Some individuals on crisis watch are placed in four-point restraints — “one of the most restrictive and dangerous interventions utilized,” the lawsuit alleges. One plaintiff said he was held in four-point restraints for two and a half days in February.

“On crisis watch, Plaintiffs are stripped of their humanity,” the lawsuit states.

When individuals do ask for help, they’re advised to ask for a “crisis team,” according to the lawsuit. But staff refused to provide a crisis intervention response unless and until the incarcerated person escalates to self-harm, the lawsuit alleges. Some individuals in crisis have set their cells and bodies on fire to bring attention to their needs, it continues. Multiple plaintiffs across Illinois prisons allege asking staff for help only to be told to “go ahead and harm themselves.”

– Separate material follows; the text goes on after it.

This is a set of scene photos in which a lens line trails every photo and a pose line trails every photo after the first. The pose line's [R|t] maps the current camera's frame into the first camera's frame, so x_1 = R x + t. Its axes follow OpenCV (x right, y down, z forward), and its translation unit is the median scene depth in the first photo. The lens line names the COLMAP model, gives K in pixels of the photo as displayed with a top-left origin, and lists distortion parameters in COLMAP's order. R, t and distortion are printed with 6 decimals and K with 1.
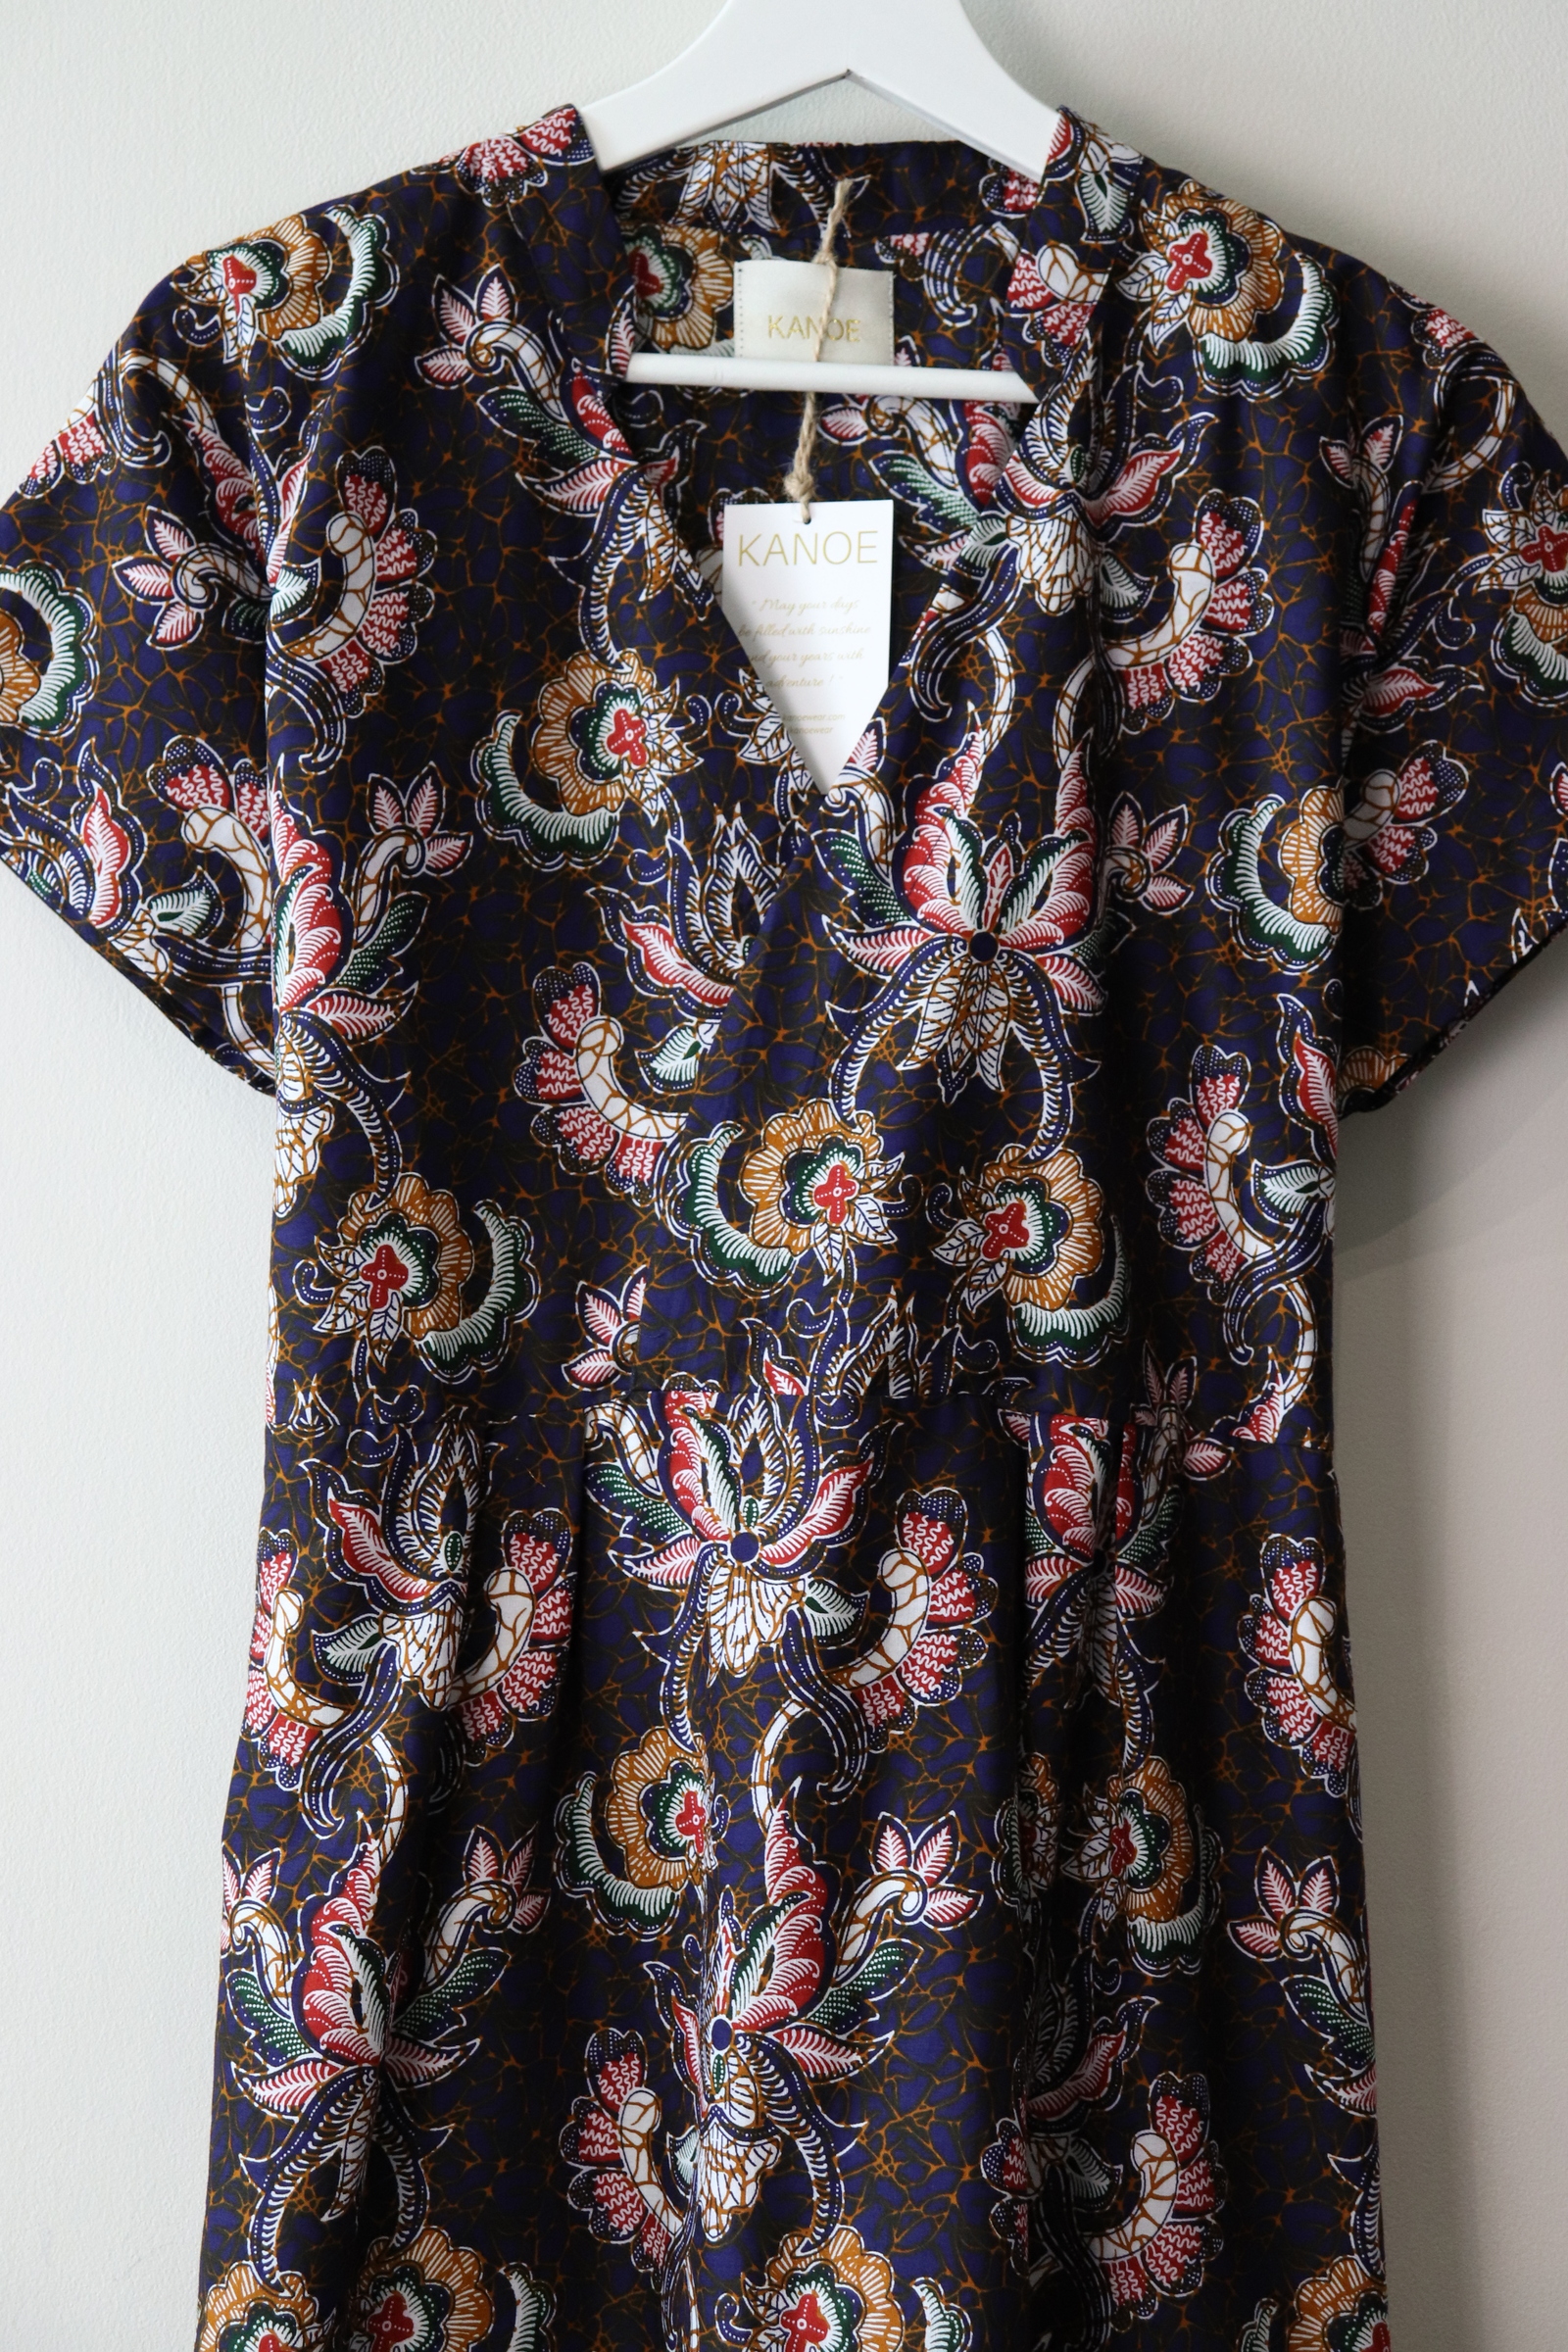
lens RADIAL K [[4770.7, 0, 799.5], [0, 4770.7, 1157.1], [0, 0, 1]] dist [0.294700, 0.000000]
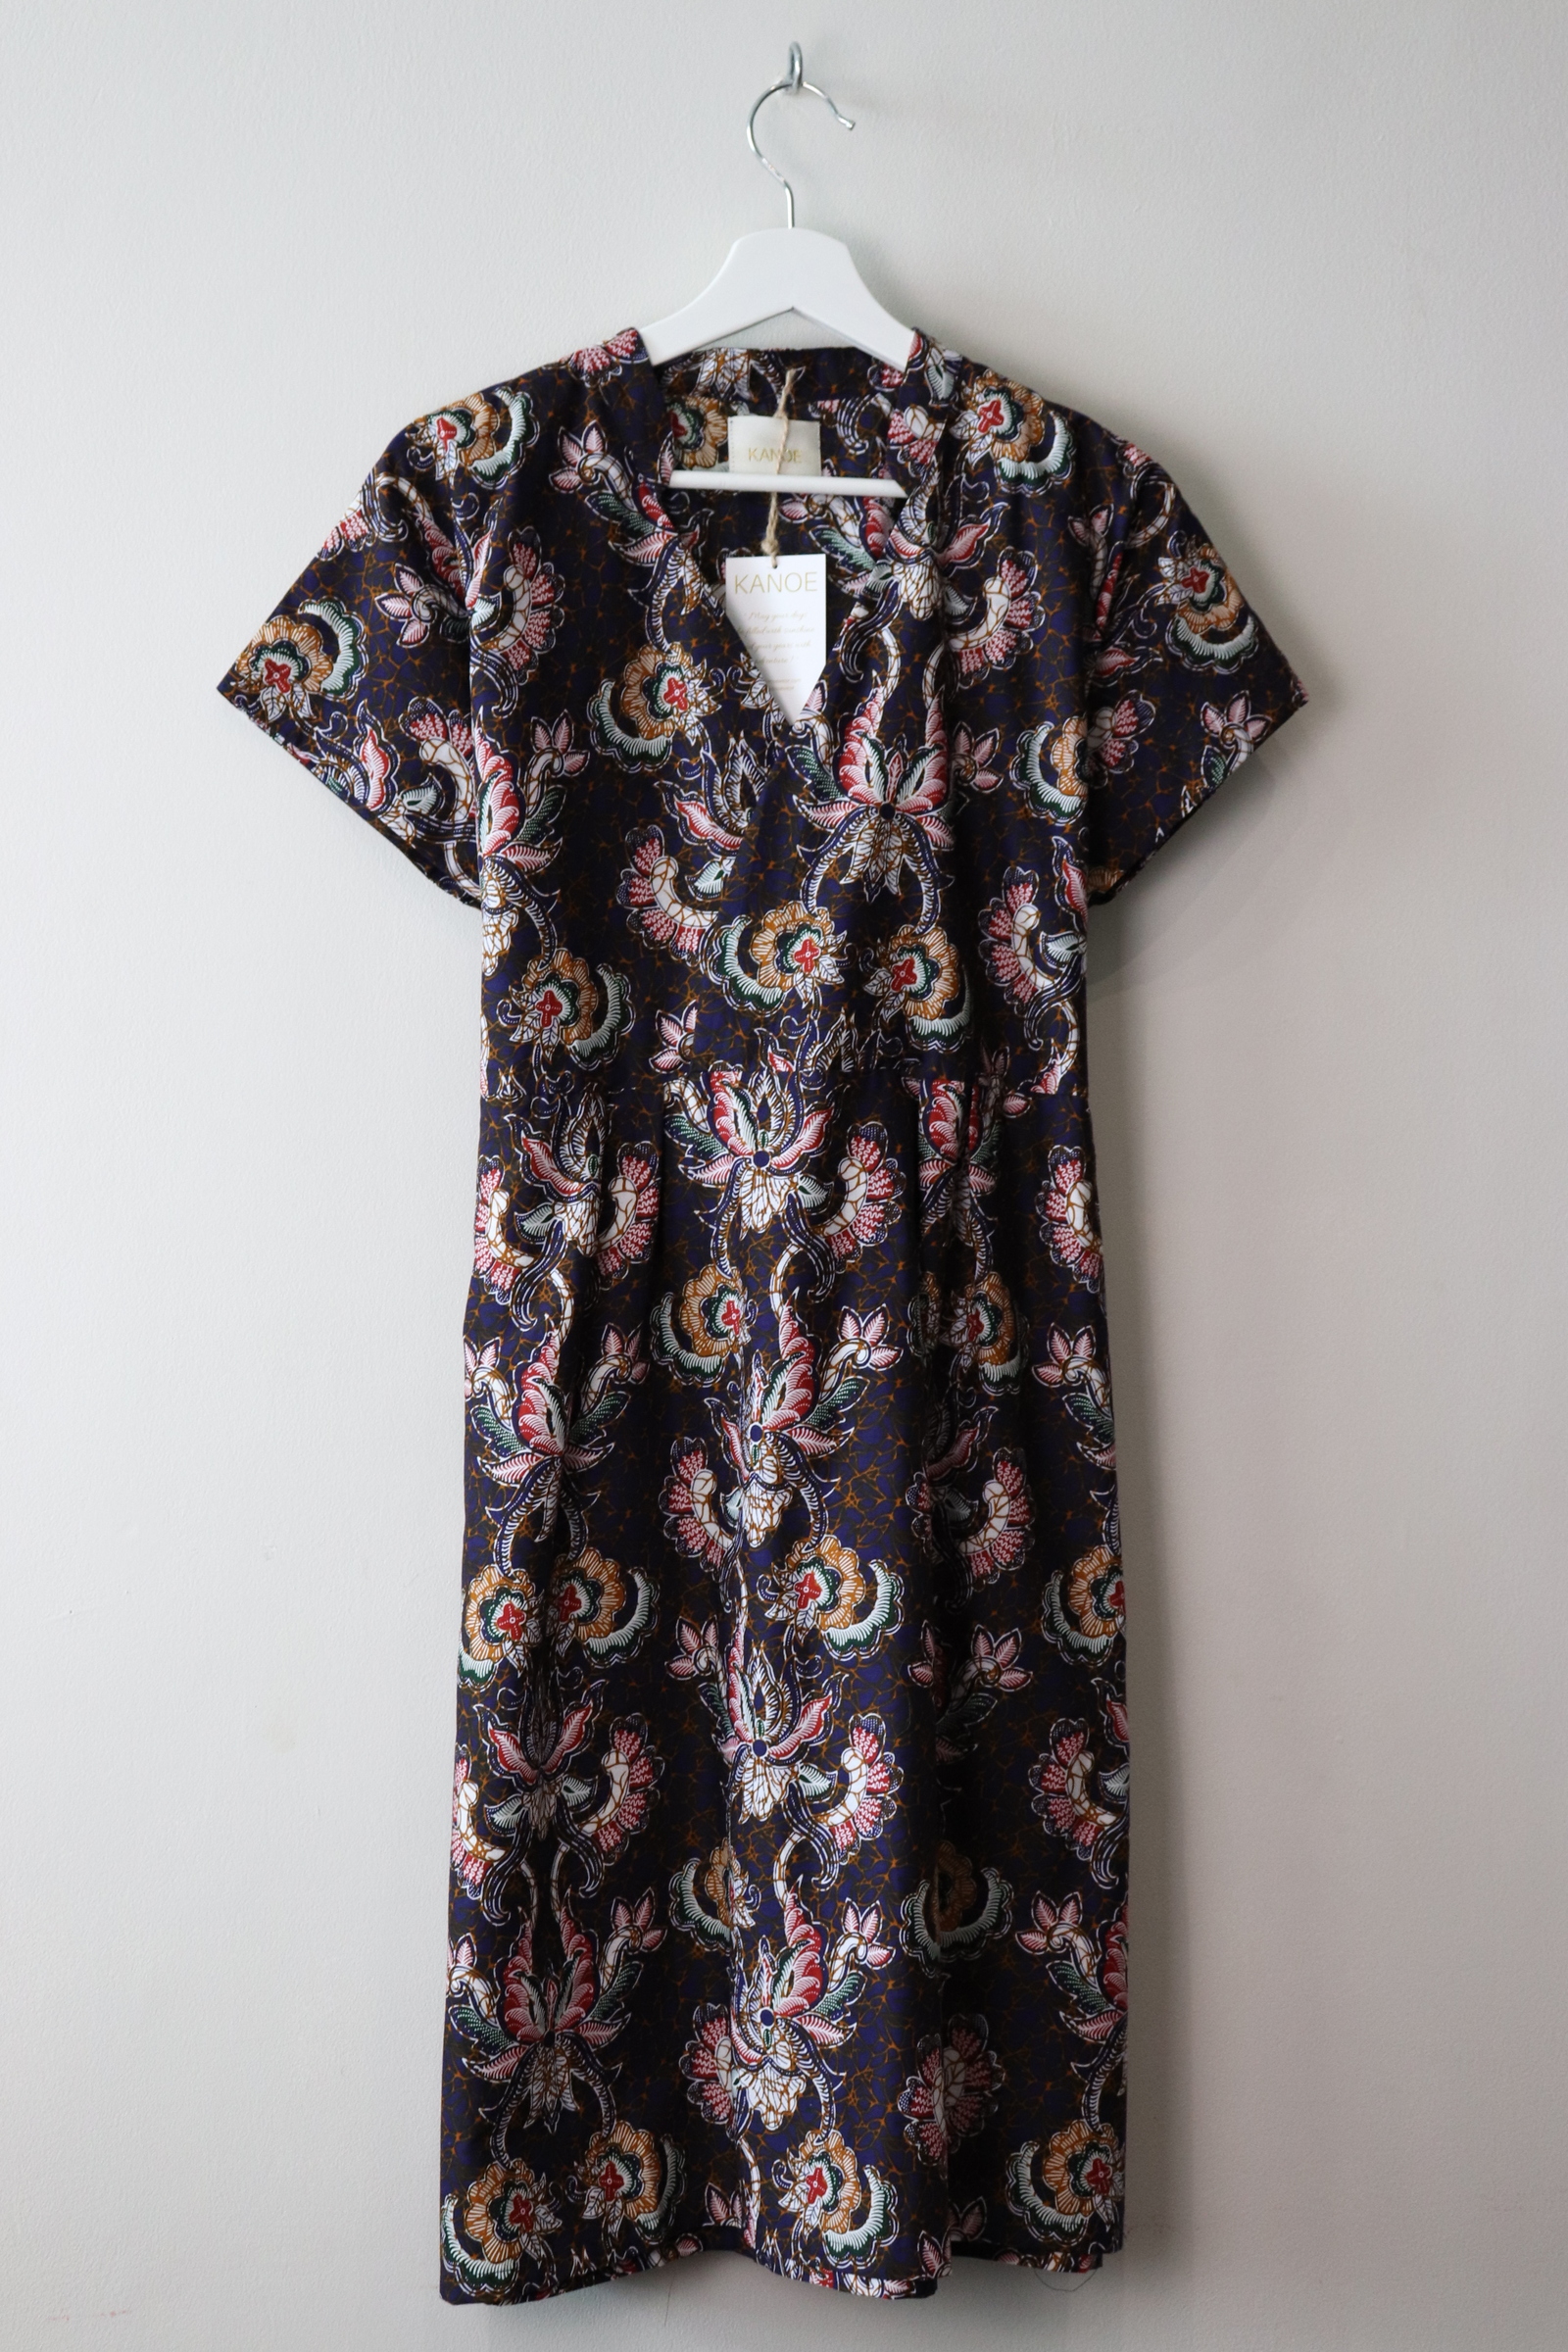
lens RADIAL K [[3527.9, 0, 781.5], [0, 3527.9, 1158.4], [0, 0, 1]] dist [0.080952, 0.000000]
pose [[0.995191, -0.026175, 0.094394, -0.123219], [0.022755, 0.999052, 0.037125, 0.033099], [-0.095276, -0.034799, 0.994842, -0.275690]]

If a crisis team does respond, the lawsuit alleges, “it is little more than a formulaic and limited set of questions aimed at filling out paperwork and determining whether to place them in restraints or on ‘crisis watch.’”

IDOC has chosen not to provide a functioning mental health treatment system, despite knowing it’s required, the lawsuit alleges. Part of the issue is a lack of staff, the lawsuit said: Just 67 full-time mental health positions out of 175 budget positions were filled as of December 2024. According to the lawsuit, requests go unanswered, individuals are told they’re on a waitlist or there is no staff to provide care. One plaintiff made six requests in the last year to see a mental health professional and never got a response.

Another plaintiff alleges that he has not received individual therapy since approximately 2020 despite a requirement for care to treat the effects of post-traumatic stress disorder.

The care that is provided uses a “one-size-fits-all approach” that leads to ineffective care, the lawsuit alleges. For example, an individual struggling with grief or symptoms of depression will allegedly have the same treatment plan as people with completely different needs. Plus, many individuals do not know their diagnosis or treatment plan.

On top of these mental-health specific issues, Illinois prisons are facing a massive increase in lockdowns, which are “effectively solitary confinement” that disproportionately harms those with mental illness, the lawsuit states. Administrative lockdowns, often linked to insufficient staffing levels, increased nearly 650% from 2019 to 2024, according to a report from the John Howard Association, a prison watchdog group.

Because of these lockdowns, what once were conditions of restrictive housing have now become the standards of many IDOC facilities, the lawsuit alleges.

Even those nearing release from IDOC prisons are at a “distinct disadvantage,” the suit alleges: Mental health and disability needs are not considered in discharge care, and sufficient help with continuing psychiatric medications is not provided upon release.

Class members are requesting the court to direct IDOC to provide constitutionally adequate mental health treatment and to avoid discrimination on the basis of mental health disability.